CR 528 begins at an intersection with CR 545 in Bordentown, Burlington County, heading east on two-lane undivided Crosswicks Street through areas of homes and businesses. The route crosses US 130/US 206 in commercial areas before continuing into Bordentown Township and passing a mix of farm fields, businesses, and residential neighborhoods. The road enters Chesterfield Township, turning southeast and crossing over the New Jersey Turnpike (I-95) before reaching a junction with CR 672. CR 528 then passes through farmland and wooded areas, with some homes, intersecting CR 660 at a roundabout and CR 677. After the junction with the latter, the road turns east in residential areas before passing more agricultural areas. The route turns southeast onto Jacobstown-Chesterfield Road at the CR 664 intersection and continues through areas of farmland, woodland, and residences as it crosses into North Hanover Township. CR 528 briefly joins with CR 665 at Jacobstown as it turns east into a mix of woods and homes as Jacobstown Road, turning southeast again to intersect CR 537, where CR 528 Truck heads east along CR 537. Past CR 537, the route continues into a mix of agricultural and wooded areas.

* [Stored data entries]:
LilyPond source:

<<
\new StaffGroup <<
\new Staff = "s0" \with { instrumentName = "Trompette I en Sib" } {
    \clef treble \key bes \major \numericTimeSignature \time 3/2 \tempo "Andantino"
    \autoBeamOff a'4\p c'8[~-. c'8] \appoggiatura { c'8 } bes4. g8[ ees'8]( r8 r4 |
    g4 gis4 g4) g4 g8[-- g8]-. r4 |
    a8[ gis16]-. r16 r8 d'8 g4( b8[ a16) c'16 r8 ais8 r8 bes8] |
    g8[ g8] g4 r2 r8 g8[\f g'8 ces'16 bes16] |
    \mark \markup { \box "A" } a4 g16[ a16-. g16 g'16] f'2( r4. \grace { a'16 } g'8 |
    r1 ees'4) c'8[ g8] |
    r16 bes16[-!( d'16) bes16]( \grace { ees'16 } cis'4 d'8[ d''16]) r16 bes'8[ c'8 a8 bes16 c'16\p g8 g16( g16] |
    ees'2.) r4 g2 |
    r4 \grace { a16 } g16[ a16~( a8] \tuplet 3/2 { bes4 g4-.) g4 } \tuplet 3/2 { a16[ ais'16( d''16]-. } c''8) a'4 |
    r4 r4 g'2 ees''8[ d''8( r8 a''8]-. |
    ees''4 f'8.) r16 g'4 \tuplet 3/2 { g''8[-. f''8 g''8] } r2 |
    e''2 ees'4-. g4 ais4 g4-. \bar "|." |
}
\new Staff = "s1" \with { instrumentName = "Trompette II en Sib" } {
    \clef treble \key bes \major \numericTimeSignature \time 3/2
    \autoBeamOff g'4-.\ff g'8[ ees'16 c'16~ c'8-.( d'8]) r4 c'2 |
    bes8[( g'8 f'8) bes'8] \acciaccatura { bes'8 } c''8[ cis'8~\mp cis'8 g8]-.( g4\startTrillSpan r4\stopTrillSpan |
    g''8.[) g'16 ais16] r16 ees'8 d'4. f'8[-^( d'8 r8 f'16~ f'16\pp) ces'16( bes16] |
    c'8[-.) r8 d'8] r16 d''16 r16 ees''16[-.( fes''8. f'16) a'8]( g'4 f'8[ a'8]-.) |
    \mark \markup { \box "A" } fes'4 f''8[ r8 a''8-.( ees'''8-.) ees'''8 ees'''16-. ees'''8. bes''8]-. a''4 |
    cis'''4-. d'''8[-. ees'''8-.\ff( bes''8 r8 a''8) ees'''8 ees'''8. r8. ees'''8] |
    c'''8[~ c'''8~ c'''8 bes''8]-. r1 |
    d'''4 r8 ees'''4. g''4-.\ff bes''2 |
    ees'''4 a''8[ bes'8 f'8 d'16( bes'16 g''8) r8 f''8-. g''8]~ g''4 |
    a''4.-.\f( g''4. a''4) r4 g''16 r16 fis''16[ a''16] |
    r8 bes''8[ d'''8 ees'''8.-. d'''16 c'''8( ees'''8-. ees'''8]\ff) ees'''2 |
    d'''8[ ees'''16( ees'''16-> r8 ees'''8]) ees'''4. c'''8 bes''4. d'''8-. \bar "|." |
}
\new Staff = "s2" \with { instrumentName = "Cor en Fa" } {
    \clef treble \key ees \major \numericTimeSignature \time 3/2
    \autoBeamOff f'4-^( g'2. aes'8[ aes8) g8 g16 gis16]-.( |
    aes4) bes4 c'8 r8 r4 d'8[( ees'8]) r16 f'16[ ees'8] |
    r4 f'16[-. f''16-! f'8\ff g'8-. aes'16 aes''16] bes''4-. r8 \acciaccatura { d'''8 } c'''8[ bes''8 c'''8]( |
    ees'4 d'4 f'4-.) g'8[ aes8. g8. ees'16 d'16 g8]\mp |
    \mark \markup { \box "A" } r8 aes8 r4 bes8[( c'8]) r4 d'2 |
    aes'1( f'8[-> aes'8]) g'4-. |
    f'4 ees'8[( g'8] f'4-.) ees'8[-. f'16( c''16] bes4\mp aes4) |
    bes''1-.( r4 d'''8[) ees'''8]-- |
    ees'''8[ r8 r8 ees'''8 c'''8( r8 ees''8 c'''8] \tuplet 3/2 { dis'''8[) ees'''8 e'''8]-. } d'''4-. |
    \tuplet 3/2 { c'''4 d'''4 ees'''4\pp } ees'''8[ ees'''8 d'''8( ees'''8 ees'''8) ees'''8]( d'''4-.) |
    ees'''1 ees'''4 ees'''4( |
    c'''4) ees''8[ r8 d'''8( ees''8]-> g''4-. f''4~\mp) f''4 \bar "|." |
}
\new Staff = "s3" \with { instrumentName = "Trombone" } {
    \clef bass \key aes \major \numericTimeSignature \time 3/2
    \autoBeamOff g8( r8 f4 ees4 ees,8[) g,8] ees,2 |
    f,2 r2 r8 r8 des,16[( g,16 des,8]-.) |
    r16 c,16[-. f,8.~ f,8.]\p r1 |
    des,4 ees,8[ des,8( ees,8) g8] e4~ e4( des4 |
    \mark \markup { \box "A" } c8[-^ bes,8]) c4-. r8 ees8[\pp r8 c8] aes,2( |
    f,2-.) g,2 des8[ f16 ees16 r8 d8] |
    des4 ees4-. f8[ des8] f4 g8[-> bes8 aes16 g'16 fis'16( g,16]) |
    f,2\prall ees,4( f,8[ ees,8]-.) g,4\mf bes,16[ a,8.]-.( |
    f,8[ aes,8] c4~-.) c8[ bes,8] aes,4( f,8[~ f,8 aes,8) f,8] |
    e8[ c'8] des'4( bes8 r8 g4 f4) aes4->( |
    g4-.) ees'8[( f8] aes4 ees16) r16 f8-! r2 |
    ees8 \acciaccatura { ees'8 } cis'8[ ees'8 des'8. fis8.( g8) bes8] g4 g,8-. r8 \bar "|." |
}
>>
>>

* [PROBLEM STATEMENT]:
Summarize the CR 528 route description in two sentences. The records have no connection to the CR 528 route description.

* [RESPONSE BOX]:
CR 528 begins at CR 545 in Bordentown, Burlington County, runs east on Crosswicks Street across US 130/US 206, and then passes through Bordentown Township and Chesterfield Township, where it crosses over the New Jersey Turnpike (I-95). It continues through farmland, woods, and homes into North Hanover Township, briefly joins CR 665 at Jacobstown, and intersects CR 537, where CR 528 Truck heads east along CR 537.